**Texto extraído**
################

Por Mons. Thomas Wenski, Arzobispo de Miami
Tomado y traducido de la impactante homilía del Arzobispo Wenski acerca de la reforma migratoria dada en la Misa de Bienvenida en ocasión de su llegada a la arquidiócesis, para la multitud de comunidades étnicas de Miami.
Nuestro mundo está cada vez más globalizado: el Papa Benedicto XVI dijo que la globalización nos ha hecho a todos vecinos, pero no nos ha hecho hermanos.
Parte de la globalización que sufrimos hoy en día es el hecho de migración. En un mundo globalizado, los bienes y mercancía fabricadas en un continente son comprados y vendidos en otro, separados por más de medio mundo. Información y dinero pueden cruzar fronteras en un instante; y en un mundo globalizado, las personas cada vez más cruzan también fronteras, muchas veces de forma dramática.
La Iglesia nos enseña que no debemos temer al inmigrante y también nos advierte no maltratarlo. De una manera, tal como llamamos a Jesús el Rey de Reyes, podemos referirnos a él como el Migrantes de los Migrantes también. Convirtiéndose en hombre como nosotros, él “emigró” del cielo. Él se convirtió en ciudadano de nuestro mundo, de forma que nosotros nos pudiésemos convertir en ciudadanos del mundo que está por venir. Y aquellos que entrarán en su ciudad celestial, lo harán porque como él nos dijo, “Fui extranjero y me recibiste.”
Así podemos construir un paralelo entre la venida de Jesús a nosotros como hombre y la llegada de un recién llegado a una tierra lejana—de esta manera, tal vez, podemos contemplar el rostro de Jesús en el rostro del inmigrante. En los debates divisivos acerca de la reforma migratoria, muchas veces los inmigrantes—especialmente los indocumentados—son demonizados, vistos como amenazas, y no como nuestros hermanos y hermanas, o siquiera como entre los más “pequeños” de nuestros hermanos y hermanas.
Las políticas xenófobas que ponen al “inmigrante ilegal” como un problema, ocultan el rostro humano de inmigración. Los dramáticos arrestos de trabajadores pobres que ganan salarios bajos no van a resolver nuestra crisis migratoria. De hecho, tales acciones causan más confusión y amargura. El problema verdadero no es el inmigrante, pero el sistema roto que tolera cínicamente una creciente clase inferior de personas vulnerables que no están protegidas por la ley. Los frutos de sus labores son necesitados, no obstante, el régimen actual de inmigración no les brinda a ellos o a sus empleadores las vías necesarias que les permitiría accesar el sistema y convertirse en residentes legales. Ningún ser humano debería reducirse a un “problema.” Tal pensamiento reduccionista demoniza al “inmigrante ilegal” y a la larga nos dehumaniza a todos.
Como el inmigrante que llega a nuestras tierras, el Hijo Eterno de Dios, a través de su encarnación construyó su tienda entre nosotros. Y como Jesús que nació en un establo porque no había más espacio en la posada, en el día de hoy, mientras ellos hacen trabajos que los de los Estados Unidos no pueden o no harán, los inmigrantes escuchan una y otra vez lo que María y José escucharon en Belén hace dos mil años: “no hay espacio en la posada para ustedes.” Y como muchos de ustedes aquí en el día de hoy, Jesús también era un refugiado, un refugiado político forzado a escapar de la tiranía del rey Herodes.

################

**Listado de datos**
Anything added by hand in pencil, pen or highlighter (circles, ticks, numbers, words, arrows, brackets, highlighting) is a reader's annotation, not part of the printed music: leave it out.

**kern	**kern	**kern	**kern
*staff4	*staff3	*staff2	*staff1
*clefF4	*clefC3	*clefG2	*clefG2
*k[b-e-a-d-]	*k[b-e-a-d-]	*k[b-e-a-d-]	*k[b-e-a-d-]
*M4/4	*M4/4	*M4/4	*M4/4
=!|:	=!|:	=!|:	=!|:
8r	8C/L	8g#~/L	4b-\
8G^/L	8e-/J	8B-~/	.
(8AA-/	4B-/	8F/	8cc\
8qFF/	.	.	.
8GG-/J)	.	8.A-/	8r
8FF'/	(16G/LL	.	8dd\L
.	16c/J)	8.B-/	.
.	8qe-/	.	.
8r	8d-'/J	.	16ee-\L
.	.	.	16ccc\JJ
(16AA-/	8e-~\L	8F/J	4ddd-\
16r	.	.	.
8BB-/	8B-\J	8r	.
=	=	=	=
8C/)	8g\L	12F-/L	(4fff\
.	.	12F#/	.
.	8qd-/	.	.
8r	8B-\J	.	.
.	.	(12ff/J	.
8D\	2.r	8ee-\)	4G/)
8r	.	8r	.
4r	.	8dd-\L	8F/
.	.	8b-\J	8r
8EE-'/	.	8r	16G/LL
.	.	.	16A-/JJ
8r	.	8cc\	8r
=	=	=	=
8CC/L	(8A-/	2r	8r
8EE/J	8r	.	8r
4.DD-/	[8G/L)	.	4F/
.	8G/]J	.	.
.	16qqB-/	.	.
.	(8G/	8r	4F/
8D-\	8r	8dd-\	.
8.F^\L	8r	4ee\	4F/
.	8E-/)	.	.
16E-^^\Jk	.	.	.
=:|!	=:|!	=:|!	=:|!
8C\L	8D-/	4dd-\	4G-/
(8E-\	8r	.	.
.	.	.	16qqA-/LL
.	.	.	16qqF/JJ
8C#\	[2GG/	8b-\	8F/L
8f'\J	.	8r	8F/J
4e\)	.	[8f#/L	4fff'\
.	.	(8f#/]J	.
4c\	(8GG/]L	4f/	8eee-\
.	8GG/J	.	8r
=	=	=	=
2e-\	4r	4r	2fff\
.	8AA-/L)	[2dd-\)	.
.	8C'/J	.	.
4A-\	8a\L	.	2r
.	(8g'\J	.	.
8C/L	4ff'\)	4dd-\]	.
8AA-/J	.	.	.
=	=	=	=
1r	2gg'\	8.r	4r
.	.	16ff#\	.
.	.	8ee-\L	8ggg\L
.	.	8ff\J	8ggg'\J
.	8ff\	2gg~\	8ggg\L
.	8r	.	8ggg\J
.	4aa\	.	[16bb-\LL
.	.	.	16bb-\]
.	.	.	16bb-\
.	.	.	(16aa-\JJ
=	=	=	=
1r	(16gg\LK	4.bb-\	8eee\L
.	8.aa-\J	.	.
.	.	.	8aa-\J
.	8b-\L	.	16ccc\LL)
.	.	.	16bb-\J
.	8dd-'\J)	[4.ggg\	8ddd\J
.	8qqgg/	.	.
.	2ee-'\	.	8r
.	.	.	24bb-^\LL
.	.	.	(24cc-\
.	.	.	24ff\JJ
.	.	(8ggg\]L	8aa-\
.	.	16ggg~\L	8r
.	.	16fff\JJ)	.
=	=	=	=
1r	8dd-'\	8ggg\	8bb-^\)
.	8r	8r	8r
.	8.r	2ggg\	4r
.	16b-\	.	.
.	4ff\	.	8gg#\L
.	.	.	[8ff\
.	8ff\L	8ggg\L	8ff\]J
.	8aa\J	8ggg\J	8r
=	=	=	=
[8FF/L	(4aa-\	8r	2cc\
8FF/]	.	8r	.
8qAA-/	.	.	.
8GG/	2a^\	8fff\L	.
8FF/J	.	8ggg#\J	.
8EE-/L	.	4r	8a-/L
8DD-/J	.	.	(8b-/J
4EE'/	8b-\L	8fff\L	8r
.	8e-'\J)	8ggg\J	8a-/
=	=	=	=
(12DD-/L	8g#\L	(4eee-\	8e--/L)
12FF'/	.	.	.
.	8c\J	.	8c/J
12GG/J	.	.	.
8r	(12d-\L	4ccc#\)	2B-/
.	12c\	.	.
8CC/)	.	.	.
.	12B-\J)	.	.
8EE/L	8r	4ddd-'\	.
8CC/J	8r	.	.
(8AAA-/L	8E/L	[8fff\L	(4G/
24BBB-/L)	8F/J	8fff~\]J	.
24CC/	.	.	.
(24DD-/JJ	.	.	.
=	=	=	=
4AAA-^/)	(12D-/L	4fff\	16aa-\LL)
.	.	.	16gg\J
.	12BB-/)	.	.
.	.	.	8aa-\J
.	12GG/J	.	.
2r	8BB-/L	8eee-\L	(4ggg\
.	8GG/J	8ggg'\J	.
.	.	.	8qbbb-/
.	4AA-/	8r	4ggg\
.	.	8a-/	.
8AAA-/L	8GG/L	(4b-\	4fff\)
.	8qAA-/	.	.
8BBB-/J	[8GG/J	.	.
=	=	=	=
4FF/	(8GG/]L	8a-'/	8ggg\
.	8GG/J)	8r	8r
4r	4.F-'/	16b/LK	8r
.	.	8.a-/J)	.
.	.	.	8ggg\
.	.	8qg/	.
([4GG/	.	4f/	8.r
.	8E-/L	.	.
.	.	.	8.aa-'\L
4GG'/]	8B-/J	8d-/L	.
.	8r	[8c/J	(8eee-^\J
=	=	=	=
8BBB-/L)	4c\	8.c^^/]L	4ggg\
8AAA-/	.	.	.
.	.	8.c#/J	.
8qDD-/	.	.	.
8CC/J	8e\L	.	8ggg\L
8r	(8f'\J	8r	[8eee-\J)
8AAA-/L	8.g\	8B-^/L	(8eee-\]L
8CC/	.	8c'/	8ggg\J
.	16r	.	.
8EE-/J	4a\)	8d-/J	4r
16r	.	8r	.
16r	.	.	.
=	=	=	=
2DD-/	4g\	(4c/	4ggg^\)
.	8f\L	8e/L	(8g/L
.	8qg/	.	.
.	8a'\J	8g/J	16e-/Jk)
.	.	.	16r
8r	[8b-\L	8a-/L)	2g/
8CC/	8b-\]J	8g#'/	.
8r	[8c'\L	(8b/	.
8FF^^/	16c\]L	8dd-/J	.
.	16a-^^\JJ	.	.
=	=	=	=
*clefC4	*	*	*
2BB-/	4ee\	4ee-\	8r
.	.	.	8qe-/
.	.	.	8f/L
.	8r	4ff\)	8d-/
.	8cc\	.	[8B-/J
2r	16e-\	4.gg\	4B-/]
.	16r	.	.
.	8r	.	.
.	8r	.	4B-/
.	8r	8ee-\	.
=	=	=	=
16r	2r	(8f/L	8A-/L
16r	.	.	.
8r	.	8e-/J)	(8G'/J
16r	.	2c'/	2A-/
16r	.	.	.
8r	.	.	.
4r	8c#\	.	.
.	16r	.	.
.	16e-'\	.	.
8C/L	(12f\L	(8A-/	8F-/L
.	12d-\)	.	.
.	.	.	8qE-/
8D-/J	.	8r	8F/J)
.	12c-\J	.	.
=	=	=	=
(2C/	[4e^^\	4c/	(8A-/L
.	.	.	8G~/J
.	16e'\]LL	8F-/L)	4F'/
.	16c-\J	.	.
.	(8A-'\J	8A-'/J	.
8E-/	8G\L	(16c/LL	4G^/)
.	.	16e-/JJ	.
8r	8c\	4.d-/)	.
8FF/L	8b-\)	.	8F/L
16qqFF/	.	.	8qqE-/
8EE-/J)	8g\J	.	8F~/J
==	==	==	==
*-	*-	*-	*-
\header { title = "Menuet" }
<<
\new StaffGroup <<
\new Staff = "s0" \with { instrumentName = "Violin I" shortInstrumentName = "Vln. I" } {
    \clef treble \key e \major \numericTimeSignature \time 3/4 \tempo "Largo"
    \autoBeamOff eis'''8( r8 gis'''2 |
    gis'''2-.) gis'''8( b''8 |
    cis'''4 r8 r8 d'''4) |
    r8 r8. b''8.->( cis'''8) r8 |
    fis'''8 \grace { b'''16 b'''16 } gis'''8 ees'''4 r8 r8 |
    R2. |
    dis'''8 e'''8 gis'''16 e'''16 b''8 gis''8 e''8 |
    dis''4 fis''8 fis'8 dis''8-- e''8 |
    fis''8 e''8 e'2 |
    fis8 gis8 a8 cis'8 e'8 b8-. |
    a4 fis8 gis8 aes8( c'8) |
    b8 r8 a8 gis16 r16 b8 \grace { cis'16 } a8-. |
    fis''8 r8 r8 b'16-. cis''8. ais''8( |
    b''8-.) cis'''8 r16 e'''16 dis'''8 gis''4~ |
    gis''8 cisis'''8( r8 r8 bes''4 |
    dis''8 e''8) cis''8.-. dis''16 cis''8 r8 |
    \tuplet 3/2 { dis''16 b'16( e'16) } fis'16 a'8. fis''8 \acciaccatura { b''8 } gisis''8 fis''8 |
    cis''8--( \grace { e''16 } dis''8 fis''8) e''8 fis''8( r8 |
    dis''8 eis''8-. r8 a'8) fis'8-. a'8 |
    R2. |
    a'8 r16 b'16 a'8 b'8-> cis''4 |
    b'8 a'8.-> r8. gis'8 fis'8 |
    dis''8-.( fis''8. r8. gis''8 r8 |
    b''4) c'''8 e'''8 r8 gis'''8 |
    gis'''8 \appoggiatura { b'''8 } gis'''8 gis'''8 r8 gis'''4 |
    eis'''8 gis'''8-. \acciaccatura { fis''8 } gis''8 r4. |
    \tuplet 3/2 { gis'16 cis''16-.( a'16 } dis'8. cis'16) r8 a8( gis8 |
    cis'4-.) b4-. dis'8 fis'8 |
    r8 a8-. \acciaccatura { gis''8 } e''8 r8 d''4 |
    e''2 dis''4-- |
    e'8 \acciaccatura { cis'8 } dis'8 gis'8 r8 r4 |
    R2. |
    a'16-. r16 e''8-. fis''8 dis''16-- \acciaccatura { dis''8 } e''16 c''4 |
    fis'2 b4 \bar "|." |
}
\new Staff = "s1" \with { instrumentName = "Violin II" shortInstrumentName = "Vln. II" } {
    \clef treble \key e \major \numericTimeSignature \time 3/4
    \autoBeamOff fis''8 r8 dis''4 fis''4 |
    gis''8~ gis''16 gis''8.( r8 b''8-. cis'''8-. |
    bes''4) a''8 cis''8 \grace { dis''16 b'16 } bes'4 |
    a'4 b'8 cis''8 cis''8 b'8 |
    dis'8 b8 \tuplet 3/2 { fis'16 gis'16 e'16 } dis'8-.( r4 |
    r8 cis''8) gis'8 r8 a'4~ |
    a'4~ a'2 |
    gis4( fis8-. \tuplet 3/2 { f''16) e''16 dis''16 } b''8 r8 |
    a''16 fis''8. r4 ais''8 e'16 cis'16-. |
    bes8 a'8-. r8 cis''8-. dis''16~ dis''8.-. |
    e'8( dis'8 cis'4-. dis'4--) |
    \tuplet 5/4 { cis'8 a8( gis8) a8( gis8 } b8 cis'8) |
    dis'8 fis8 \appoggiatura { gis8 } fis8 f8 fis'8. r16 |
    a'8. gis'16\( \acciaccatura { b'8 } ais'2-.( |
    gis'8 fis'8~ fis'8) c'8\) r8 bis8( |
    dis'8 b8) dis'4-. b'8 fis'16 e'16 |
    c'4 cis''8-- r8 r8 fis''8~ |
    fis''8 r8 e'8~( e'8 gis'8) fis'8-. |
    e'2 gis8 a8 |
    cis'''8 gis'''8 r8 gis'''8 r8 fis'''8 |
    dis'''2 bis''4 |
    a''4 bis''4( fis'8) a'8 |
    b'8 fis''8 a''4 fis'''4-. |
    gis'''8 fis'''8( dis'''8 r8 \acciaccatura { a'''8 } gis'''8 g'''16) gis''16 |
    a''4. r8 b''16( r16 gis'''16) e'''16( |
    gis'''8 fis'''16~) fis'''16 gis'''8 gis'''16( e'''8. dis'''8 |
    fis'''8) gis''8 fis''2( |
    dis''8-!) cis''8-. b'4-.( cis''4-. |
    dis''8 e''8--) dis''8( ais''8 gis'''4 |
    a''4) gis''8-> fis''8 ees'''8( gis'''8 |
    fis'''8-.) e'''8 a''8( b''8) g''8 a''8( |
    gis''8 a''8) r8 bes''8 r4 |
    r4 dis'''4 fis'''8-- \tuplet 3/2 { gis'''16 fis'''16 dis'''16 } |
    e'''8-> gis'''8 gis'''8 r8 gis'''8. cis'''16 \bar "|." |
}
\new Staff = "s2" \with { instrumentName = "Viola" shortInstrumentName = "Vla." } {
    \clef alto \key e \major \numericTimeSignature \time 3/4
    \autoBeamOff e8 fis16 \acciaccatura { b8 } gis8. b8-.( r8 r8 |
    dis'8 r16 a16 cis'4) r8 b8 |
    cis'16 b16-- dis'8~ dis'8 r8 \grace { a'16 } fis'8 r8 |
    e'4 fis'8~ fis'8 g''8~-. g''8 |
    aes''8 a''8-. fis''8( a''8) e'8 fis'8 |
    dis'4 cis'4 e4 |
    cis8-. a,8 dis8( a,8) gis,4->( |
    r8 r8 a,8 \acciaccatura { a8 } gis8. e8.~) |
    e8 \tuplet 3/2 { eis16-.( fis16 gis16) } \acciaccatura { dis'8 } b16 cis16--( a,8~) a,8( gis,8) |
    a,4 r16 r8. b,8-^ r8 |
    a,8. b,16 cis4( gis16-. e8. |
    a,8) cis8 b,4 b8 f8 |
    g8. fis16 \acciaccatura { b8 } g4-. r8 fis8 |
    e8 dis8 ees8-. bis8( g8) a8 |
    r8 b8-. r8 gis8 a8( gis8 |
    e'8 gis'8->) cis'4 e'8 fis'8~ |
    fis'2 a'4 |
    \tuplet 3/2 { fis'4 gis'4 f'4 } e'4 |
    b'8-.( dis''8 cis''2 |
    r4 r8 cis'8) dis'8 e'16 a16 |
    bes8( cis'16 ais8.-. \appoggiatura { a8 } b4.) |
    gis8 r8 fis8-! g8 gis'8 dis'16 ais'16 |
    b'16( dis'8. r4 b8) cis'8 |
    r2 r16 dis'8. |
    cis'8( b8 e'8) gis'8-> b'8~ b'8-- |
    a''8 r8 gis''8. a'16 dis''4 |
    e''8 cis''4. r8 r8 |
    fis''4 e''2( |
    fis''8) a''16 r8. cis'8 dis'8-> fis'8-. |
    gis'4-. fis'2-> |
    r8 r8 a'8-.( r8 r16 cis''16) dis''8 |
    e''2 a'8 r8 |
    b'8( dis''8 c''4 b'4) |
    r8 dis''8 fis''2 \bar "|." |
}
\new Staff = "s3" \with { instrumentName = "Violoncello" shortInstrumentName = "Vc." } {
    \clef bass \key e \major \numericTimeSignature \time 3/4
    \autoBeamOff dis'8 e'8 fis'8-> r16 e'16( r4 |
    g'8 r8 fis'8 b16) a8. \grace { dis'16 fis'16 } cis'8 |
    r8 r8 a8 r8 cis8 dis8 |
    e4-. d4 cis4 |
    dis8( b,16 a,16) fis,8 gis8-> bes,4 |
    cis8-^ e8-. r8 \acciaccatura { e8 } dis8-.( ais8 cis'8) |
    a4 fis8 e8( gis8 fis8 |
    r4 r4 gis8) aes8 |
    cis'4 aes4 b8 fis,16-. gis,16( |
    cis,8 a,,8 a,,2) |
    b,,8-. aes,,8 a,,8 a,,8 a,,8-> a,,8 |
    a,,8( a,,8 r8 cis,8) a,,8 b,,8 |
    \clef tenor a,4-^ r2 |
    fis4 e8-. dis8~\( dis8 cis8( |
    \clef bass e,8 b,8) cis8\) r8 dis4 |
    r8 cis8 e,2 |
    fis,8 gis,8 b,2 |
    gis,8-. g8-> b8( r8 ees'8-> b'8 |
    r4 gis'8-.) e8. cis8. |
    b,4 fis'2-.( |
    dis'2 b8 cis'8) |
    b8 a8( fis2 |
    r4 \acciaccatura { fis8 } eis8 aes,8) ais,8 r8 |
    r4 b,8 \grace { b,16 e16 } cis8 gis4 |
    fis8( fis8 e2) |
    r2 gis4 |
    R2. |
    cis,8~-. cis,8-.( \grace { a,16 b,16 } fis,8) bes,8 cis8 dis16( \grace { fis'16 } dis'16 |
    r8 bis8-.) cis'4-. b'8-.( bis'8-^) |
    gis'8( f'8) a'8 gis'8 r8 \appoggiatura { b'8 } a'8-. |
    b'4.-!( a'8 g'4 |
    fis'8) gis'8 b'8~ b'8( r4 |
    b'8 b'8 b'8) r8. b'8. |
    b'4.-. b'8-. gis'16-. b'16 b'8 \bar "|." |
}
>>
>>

################

**Objetivo del ejercicio**
Contesta brevemente según el texto extraído:
1. ¿Qué dijo el Papa Benedicto XVI que la globalización nos ha hecho, y qué no nos ha hecho?
2. ¿Cuál es el problema verdadero en materia migratoria?
3. ¿De la tiranía de quién tuvo que escapar Jesús como refugiado político?
Para responder, basta con el texto extraído.

**Respuesta escrita**
1. Nos ha hecho a todos vecinos, pero no nos ha hecho hermanos.
2. El sistema roto que tolera cínicamente una creciente clase inferior de personas vulnerables que no están protegidas por la ley.
3. Del rey Herodes.